» Exercise requirements: Copy the lines of the records between the line holding "Mittlerweile ist es" and the line holding "funktioniert online-kuendigen.at einfach", inclusive, swapping "Online-Portalen" for "Webportalen" and leaving all else as it stands.

» Material for the task:

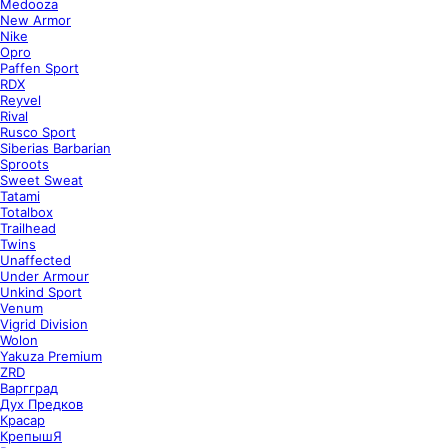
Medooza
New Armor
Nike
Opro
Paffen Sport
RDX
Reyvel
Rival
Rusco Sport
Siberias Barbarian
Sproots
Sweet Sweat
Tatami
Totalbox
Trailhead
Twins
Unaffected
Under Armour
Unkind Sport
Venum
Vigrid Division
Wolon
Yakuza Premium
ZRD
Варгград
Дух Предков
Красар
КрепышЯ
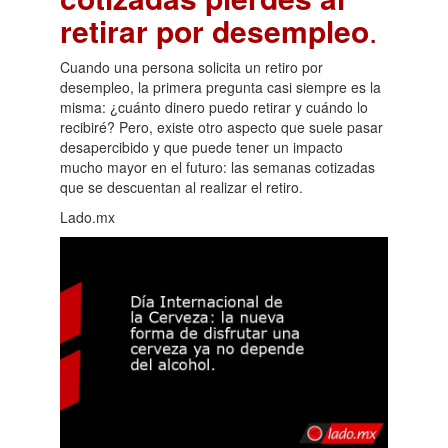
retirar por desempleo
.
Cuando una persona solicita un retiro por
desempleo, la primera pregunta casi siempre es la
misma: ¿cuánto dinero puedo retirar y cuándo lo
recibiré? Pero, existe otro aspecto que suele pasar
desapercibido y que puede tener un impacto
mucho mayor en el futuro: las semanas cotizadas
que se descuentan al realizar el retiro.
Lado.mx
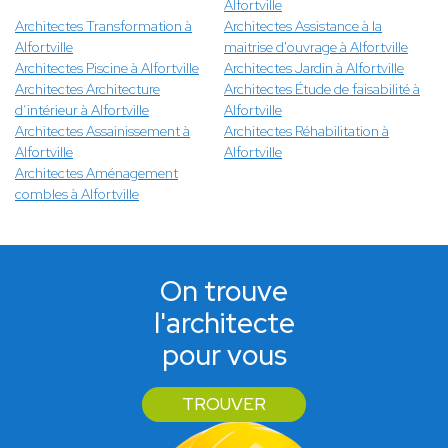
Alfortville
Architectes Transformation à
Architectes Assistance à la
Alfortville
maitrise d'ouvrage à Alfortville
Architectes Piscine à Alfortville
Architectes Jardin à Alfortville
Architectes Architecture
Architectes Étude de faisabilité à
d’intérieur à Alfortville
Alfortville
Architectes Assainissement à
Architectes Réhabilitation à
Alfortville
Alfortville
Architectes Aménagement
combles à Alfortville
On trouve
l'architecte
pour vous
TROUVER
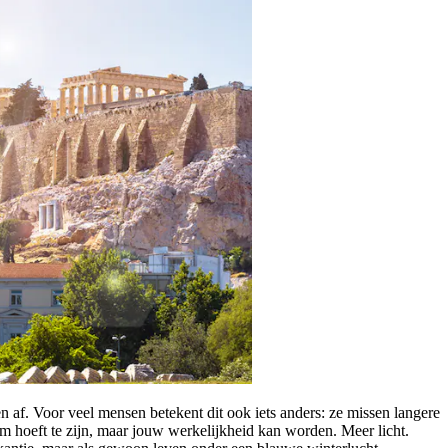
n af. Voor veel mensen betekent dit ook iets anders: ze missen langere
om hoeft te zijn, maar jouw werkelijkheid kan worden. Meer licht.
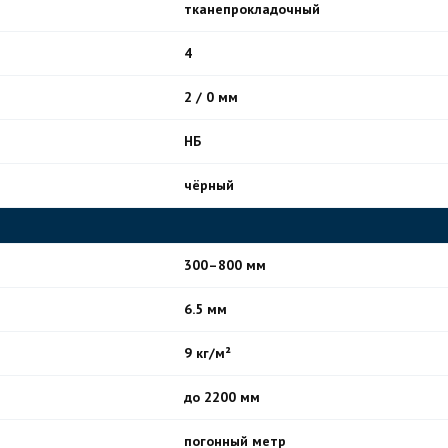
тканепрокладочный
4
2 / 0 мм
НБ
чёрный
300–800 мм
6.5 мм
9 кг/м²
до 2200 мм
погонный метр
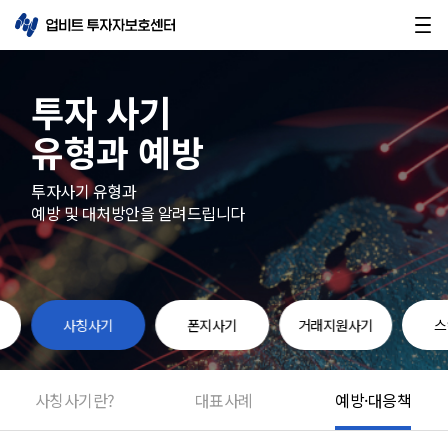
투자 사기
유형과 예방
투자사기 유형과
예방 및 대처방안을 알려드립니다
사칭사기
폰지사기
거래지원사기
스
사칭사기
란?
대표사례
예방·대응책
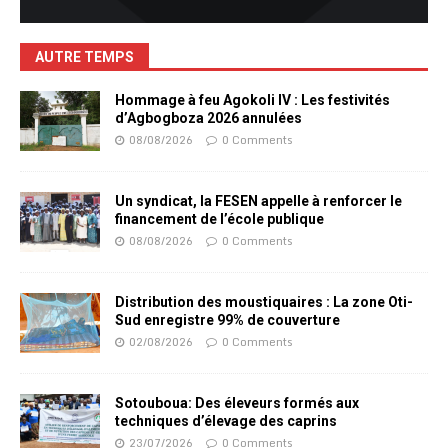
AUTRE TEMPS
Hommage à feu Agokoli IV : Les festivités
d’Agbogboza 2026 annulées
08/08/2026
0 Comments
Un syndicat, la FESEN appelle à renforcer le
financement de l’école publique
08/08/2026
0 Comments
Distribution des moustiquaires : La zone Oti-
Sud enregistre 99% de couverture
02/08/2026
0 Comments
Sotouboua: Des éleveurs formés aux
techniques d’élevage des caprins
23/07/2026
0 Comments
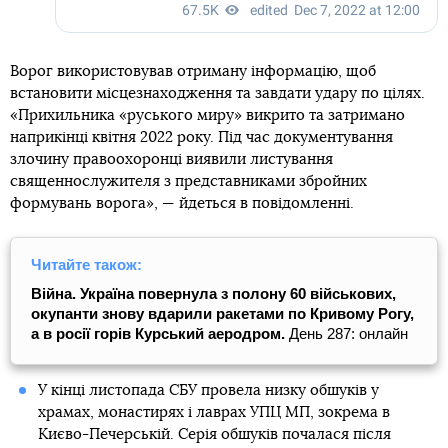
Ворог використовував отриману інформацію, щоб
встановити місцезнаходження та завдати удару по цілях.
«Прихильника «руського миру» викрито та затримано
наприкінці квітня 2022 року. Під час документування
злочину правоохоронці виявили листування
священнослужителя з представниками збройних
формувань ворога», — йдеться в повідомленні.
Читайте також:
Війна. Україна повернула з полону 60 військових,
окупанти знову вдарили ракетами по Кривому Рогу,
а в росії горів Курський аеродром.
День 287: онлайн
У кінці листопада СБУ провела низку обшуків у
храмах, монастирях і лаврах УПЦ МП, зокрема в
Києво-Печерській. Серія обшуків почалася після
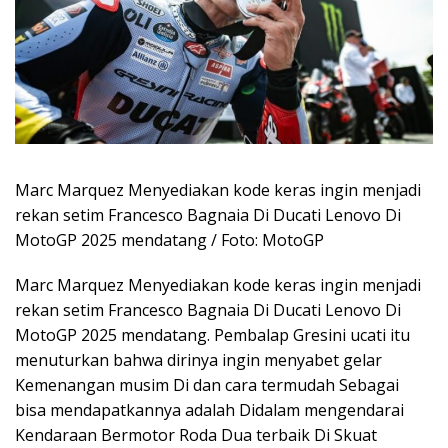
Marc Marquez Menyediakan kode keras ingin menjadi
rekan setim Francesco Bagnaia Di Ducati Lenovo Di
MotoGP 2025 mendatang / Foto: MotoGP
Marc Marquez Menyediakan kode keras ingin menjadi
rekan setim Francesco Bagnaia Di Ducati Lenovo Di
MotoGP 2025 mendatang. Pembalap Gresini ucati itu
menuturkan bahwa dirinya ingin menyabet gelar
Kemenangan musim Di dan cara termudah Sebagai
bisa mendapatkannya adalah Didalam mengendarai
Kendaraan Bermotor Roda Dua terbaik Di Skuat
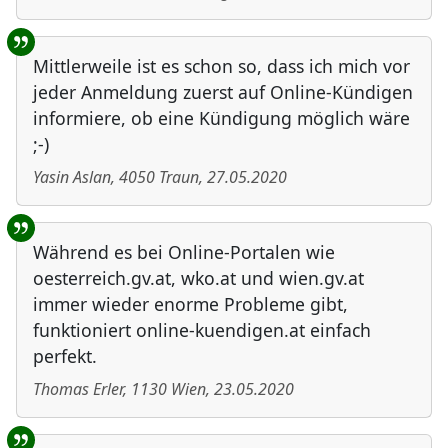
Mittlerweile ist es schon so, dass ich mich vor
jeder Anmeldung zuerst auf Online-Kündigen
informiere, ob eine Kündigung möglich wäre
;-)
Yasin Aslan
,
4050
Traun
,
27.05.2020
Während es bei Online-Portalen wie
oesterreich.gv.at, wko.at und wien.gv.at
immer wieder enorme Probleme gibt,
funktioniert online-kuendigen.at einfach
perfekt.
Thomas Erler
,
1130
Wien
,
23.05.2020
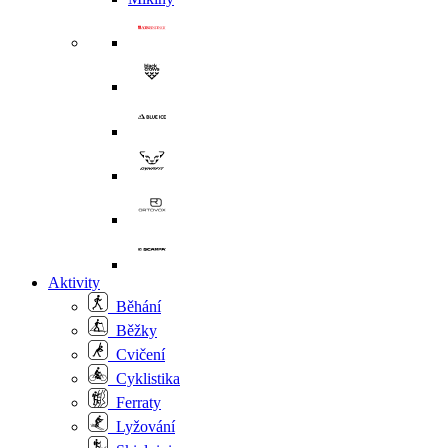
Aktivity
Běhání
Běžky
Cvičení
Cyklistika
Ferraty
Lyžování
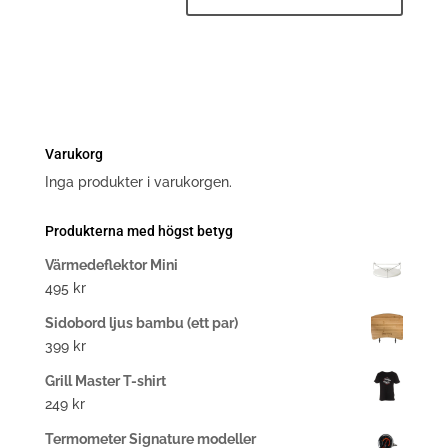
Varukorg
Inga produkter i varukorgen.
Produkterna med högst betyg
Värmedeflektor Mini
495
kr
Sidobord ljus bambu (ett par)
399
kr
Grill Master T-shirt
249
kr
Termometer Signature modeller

...

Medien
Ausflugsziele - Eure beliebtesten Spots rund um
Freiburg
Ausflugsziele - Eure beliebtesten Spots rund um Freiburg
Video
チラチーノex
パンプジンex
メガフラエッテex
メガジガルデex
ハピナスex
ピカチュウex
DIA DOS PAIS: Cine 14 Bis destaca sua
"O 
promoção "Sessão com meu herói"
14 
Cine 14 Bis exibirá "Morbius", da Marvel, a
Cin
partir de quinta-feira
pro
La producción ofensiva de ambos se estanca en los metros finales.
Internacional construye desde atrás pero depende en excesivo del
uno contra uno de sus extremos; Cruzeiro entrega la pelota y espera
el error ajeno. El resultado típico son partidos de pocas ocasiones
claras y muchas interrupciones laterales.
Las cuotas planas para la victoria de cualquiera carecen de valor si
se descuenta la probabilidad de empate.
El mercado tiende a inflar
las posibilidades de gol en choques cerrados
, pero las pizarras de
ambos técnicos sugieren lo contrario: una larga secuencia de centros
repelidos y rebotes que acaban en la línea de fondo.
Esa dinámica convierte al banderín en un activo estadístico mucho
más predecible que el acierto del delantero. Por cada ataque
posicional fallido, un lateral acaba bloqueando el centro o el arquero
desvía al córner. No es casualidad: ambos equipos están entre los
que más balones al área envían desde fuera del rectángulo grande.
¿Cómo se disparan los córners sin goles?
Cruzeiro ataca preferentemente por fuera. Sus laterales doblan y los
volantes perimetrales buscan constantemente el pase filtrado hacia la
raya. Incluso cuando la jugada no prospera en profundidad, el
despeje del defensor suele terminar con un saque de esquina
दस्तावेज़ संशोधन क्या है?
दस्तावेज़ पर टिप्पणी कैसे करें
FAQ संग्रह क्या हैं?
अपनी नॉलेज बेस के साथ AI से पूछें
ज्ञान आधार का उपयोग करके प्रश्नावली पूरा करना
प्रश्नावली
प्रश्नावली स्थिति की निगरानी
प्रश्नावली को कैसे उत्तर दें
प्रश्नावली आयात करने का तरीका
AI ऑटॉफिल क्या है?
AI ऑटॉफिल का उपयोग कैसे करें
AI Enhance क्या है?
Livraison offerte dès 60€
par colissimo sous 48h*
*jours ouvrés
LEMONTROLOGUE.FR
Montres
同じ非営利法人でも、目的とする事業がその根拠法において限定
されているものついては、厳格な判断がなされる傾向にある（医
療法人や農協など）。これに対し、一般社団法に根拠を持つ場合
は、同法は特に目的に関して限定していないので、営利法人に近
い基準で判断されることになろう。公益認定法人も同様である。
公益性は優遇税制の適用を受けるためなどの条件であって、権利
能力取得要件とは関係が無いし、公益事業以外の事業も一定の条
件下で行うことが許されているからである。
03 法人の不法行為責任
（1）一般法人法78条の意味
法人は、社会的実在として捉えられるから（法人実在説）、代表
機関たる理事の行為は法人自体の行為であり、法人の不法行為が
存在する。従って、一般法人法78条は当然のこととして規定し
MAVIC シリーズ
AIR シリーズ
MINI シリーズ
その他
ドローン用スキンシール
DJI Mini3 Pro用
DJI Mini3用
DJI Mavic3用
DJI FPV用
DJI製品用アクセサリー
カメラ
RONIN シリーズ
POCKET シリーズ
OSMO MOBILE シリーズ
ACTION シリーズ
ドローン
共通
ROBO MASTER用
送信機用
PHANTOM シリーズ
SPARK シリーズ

* * *

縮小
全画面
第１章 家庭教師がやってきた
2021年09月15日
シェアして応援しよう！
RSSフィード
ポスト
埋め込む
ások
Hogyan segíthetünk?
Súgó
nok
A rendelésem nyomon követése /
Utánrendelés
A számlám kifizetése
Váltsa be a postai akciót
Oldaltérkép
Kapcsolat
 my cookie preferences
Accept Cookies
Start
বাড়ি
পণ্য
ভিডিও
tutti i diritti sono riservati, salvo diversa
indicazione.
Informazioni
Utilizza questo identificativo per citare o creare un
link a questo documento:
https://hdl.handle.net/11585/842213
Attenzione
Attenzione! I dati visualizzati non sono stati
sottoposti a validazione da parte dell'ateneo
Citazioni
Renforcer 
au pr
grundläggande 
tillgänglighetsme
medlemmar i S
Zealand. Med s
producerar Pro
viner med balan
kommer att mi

» Your solution:
Mittlerweile ist es schon so, dass ich mich vor
jeder Anmeldung zuerst auf Online-Kündigen
informiere, ob eine Kündigung möglich wäre
;-)
Yasin Aslan
,
4050
Traun
,
27.05.2020
Während es bei Webportalen wie
oesterreich.gv.at, wko.at und wien.gv.at
immer wieder enorme Probleme gibt,
funktioniert online-kuendigen.at einfach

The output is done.